La discipline qu'on appelle la radiolocalisation permet à un utilisateur situé sur la surface terrestre, dans le ciel ou même dans l'Espace de connaître précisément sa position. Deux types de systèmes existent :

  • Les systèmes à trajet ascendant : une balise au sol envoie un signal à un réseau de satellites qui déterminent la position de l'émetteur. L'une des principales applications de ce type de systèmes est la localisation de navires en détresse (système international Cospas-Sarsat).

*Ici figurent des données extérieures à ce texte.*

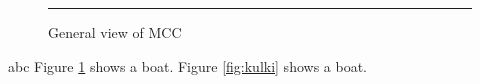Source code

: \documentclass{article}
\begin{document}
    \begin{figure}
       \rule{4cm}{4cm}
      \caption{General view of MCC}
      \label{fig:boat1}
    \end{figure}
abc
\newpage
    Figure \ref{fig:boat1} shows a boat.
    Figure \ref{fig:kulki} shows a boat.
\end{document}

  • Les systèmes à trajet descendant : ici, ce sont les satellites qui constituent la partie active. Ils émettent en permanence un ensemble d'informations sur leur propre position, ce qui permet à un récepteur au sol de déduire la sienne.

A la fin des années 1950, les militaires américains ont très vite perçu l'enjeu que pouvaient constituer les systèmes de localisation à trajet descendant. Les troupes au sol, les avions, et même les missiles pourraient en effet en tirer un énorme bénéfice. D'autres applications civiles, comme la géodésie, pourraient également y trouver des avantages succincts. Ainsi, en avril 1960, la Marine américaine lance un premier satellite de type Transit, destiné à guider les missiles balistiques de ses sous-marins.

L'Union soviétique met plus de temps à réaliser l'importance de la radiolocalisation, mais conçoit tout de même un système similaire au Transit américain. Le premier satellite Tsiklone est lancé en novembre 1967 sous le nom de Cosmos 192. Ensuite, en 1973, les satellites Zaliv plus performants prennent le relais. Ils sont suivis des engins de type Parouss (à partir de 1974) et Tsikada (à partir de 1976).

Mais dès 1973, le Ministère de la Défense des Etats-Unis démarre des études sur un programme de nouvelle génération : le GPS (Global Positioning System, système mondial de positionnement). Comme son nom l'indique ce nouveau réseau a vocation à s'étendre au monde entier; de plus il vise une précision jamais atteinte avec les satellites Transit. L'URSS, une fois de plus, prend du retard sur les Américains et ne décide d'un programme de seconde génération équivalent au GPS qu'en 1976. Ce programme reçoit le nom de GLONASS (GLObalnaïa NAvigatsionaïa Spoutnikovaïa Sistema, Système mondial de navigation par satellite).